Newmont (TSX: NGT) evidently wanted to take advantage of the recent lift in equity valuations, with the company last night indicating it has already begun the process of monetizing equity that they received through their asset disposition program.
Newmont has entered into agreements to sell off their interests in both Greatland Resources and Discovery Silver for total cash consideration of $470 million.
Greatland Resources in September acquired the Telfer operation as well as the Havieron gold-copper project from Newmont. Total consideration under that transaction was $475 million, of which $167.5 million was settled in the form of equity. Discovery Silver meanwhile in January acquired the Porcupine Complex for $425 million in total consideration, of which equity consideration amounted to $75 million.
READ: Newmont Sells 50.5 Million Shares In Discovery Silver Despite Claimed One-Year Lock-Up Arrangement
Newmont has indicated they saw a return of 230% on the sale of their Greatland Resources shares, with Newmont still retaining a 9.9% equity interest.

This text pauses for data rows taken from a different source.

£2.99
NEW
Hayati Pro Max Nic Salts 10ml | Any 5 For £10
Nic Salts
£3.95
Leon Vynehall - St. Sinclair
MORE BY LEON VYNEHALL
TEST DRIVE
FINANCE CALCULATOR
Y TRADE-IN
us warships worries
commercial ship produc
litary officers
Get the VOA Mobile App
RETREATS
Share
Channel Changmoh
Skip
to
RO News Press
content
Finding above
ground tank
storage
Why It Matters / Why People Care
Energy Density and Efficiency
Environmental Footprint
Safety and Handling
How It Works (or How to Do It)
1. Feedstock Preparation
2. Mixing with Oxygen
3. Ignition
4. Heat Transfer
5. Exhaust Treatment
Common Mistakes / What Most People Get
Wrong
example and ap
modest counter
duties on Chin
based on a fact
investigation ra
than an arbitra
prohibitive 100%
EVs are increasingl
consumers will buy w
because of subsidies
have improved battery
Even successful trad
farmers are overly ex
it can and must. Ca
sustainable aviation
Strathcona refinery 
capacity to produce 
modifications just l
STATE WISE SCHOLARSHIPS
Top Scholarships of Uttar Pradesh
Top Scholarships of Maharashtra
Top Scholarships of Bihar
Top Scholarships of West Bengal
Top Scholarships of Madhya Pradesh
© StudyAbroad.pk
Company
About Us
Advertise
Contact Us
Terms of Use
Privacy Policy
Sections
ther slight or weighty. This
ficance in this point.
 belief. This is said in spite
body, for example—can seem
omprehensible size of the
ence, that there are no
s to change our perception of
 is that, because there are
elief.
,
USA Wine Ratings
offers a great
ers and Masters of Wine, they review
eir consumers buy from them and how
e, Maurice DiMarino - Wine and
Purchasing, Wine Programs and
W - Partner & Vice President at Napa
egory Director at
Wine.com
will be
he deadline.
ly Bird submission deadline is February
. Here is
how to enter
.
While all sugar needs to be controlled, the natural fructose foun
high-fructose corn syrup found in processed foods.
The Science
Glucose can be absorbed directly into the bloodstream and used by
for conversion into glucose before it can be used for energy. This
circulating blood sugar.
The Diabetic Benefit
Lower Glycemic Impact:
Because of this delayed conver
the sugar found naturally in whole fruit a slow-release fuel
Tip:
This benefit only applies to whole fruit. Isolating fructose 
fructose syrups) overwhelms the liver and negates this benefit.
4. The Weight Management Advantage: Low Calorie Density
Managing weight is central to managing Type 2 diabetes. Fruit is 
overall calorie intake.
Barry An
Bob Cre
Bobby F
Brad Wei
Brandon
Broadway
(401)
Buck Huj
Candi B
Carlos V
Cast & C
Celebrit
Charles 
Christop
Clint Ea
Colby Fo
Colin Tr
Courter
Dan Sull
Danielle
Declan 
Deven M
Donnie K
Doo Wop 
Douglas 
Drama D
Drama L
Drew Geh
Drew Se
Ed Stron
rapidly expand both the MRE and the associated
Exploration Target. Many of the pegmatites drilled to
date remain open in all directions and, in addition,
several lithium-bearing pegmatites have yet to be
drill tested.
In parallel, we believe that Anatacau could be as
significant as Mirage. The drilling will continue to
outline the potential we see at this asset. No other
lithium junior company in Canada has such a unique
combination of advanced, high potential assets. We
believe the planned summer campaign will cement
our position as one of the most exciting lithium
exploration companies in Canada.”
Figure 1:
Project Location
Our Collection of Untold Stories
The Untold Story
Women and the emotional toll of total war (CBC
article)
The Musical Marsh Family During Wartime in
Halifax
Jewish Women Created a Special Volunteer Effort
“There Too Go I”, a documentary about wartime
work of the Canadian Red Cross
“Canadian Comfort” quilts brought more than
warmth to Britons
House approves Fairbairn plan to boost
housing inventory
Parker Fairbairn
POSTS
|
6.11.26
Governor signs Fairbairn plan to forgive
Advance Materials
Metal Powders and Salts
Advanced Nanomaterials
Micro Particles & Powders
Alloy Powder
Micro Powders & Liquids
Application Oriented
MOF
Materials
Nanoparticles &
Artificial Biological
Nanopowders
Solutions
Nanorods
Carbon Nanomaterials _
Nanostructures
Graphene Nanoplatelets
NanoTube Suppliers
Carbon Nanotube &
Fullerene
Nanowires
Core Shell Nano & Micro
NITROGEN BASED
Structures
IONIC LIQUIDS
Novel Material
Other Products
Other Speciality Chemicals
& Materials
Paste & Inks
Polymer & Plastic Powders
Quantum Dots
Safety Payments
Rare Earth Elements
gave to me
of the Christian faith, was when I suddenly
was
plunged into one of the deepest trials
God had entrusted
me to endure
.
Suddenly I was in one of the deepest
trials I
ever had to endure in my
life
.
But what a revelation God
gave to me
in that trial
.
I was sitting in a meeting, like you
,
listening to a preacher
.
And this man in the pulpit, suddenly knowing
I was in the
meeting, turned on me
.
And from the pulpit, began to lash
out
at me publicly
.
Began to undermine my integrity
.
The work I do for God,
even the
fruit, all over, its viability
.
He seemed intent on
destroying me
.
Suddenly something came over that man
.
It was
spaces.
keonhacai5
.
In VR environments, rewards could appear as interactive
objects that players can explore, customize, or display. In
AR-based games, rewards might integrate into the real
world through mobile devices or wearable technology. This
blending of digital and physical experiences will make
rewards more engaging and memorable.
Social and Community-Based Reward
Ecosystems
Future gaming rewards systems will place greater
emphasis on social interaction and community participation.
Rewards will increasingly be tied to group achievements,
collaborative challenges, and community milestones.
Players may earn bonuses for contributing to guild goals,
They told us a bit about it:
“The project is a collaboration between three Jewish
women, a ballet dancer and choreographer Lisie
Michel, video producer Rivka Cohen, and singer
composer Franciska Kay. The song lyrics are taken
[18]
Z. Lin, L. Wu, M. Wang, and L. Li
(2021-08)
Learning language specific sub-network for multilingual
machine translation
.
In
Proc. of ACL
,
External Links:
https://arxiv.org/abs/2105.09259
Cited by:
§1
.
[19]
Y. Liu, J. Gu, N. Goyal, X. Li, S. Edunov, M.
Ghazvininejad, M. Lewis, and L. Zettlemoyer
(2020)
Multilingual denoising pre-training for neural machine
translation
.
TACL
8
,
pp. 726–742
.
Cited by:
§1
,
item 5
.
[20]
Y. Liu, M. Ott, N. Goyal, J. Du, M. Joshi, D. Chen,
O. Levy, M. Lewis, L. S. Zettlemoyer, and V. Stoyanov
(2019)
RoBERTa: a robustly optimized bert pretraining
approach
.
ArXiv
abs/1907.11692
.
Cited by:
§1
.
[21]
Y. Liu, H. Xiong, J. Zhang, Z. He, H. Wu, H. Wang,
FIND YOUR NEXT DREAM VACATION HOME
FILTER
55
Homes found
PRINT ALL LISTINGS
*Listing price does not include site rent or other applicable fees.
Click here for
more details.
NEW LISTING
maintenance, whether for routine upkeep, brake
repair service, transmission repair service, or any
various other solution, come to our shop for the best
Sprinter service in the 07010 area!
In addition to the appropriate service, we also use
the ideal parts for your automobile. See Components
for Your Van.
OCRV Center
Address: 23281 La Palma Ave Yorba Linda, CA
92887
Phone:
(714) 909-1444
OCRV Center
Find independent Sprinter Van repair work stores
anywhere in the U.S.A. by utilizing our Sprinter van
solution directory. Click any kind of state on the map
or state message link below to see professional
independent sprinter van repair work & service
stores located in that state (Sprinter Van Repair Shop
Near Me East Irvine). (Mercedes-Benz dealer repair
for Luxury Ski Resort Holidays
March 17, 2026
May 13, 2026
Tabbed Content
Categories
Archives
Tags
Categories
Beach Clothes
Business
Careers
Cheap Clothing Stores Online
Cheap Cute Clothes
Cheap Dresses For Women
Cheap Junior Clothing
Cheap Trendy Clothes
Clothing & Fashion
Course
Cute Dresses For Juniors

The company meanwhile saw a 200% return from the sale of all Discovery shares they held, with those shares sold off in two transactions that occurred in May 2025 and July 2025.
With the sale of the equity interests, Newmont now expects to generate $3.0 billion in after-tax cash proceeds from the divestiture program this year.
The company at the same time indicated they remain on track to deliver on 2025 guidance, The announcement followed news breaking earlier in the day that CFO Karyn Ovelmen had resigned unexpectedly from the company, after having been at the company for a little over two years.
Newmont last traded at $78.68 on the TSX.